De Maasbode/Jaargang 64/Nummer 24049/Avondblad/Moritz Rosenthal
‘Moritz Rosenthal. Het vuur van een bijna zeventig jarig kunstenaar’ door een anonieme schrijver |
Afkomstig uit De Maasbode, maandag 7 december 1931, Avondblad, p. 6. Publiek domein in de EU. |
MORITZ ROSENTHAL.
Het vuur van een bijna zeventig jarig kunstenaar.
Toch gelooven we, dat vele Nut-bezoekers na de pianomatiné van Moritz Rosenthal, die bijna 7 kruisjes telt, een zekere vermoeidheid zullen gevoeld hebben, al hadden ze dan ook veel genoten en bewonderd.
Deze artist toch, in wien ondanks zijn jarental nog een vurige begeestering leefde spoort noch zich zelf, noch zijn hoorders, laat staan ’t instrument, dat hem ter bespeling is voorgezet. Het is geweldig en verbluffend te zien, hoe deze bejaarde man Chopin laat klinken en hoe hij Schubert nog doet romantiseeren. Dat hij er nu en dan wel eens naast sloeg, verwonderde ons niet en vergeven wij trouwens makkelijk, als wij daarbij bedenken, mat wat een virtuositeit hij heel z’n lange programma uit ’t hoofd afwerkte, terwijl dit „werken” zoo werd opgevat dat ’t heusch geen sinecure werd, alleen reeds uit physisch oogpunt bekeken. Opvallend vreemd soms, deed nu en dan het linkerhandspel aan, dat wel eens wat te hoekig kon zijn, maar toch weet Rosenthal — bijv. in Schubert’s Wandererfantasie — een technische bedrevenheid aan den dag te leggen, waarin menigeen hem zou kunnen benijden.
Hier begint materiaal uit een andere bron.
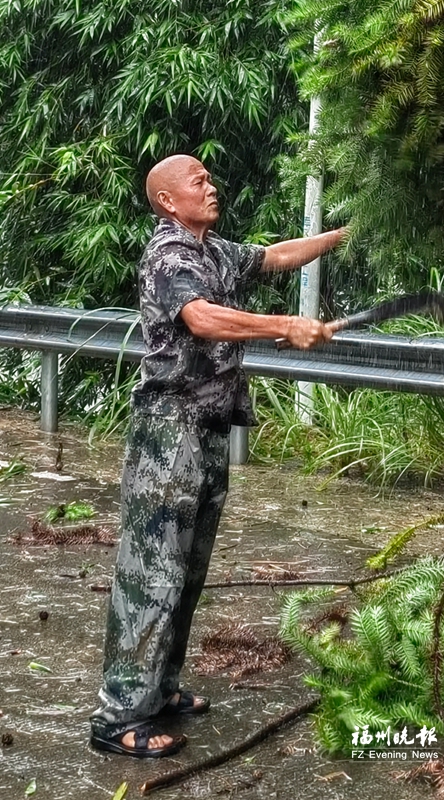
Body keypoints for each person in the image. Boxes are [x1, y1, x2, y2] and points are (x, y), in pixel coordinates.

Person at [90, 154, 346, 758]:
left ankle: (161, 690)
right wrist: (285, 325)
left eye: (208, 176)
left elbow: (277, 255)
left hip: (205, 430)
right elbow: (202, 319)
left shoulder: (213, 251)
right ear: (167, 202)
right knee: (152, 573)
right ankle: (117, 715)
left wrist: (347, 232)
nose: (210, 185)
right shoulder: (169, 255)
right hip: (167, 433)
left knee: (187, 571)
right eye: (196, 180)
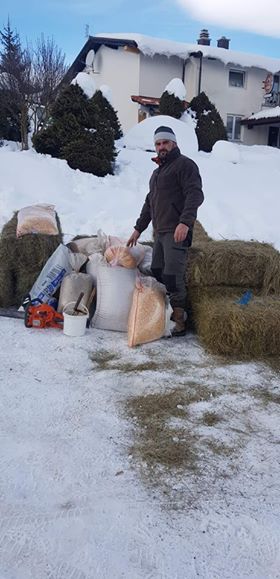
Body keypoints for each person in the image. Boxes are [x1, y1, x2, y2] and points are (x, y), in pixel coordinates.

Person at [127, 125, 204, 337]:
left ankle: (180, 321)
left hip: (176, 231)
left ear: (174, 143)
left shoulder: (185, 165)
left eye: (165, 143)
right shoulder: (157, 172)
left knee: (172, 275)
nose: (161, 147)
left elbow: (195, 194)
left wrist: (185, 222)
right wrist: (138, 229)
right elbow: (149, 203)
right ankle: (160, 315)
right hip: (160, 232)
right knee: (159, 272)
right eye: (158, 144)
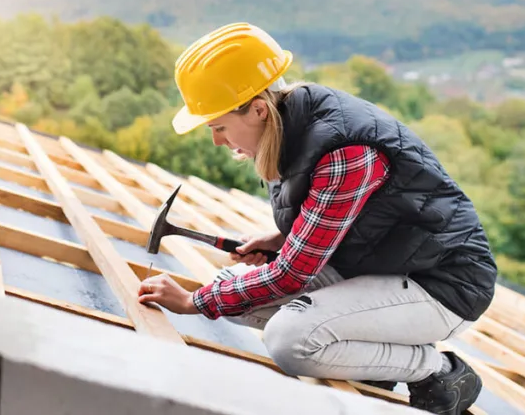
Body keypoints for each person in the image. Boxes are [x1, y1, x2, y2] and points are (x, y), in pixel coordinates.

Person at [136, 22, 497, 415]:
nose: (217, 140)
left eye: (219, 126)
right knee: (233, 290)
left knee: (289, 339)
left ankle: (437, 370)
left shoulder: (345, 151)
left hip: (442, 285)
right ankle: (370, 359)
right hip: (384, 267)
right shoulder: (291, 124)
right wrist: (280, 237)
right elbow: (359, 214)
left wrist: (193, 301)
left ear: (258, 108)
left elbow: (291, 275)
Dat Rosenthal zóó durft spelen, als hij de facto deed, laat zich slechts verklaren uit het feit, dat zijn techniek bijna geen moeilijkheden meer kent; maar dat hij zoo heeft kunnen spelen als wij het nu van hem gehoord hebben, daarover zullen velen het ons sterk verbaasd geweest zijn.
Natuurlijk, het verschil met onze allerjongste opvattingen over dynamiek en fraseering is niet gering, maar vele jongeren hebben toch nog een lesje kunnen nemen bij dezen ernstigen vakman, die de hitte van den dag wel gedragen heeft en toch zijn studie-uren zeker nog niet voorbij laat gaan.
Aan het slot van den middag kwamen eenige eigen werkjes, waarin hij het bewijs leverde, met diverse grootmeesters goed bekend te zijn.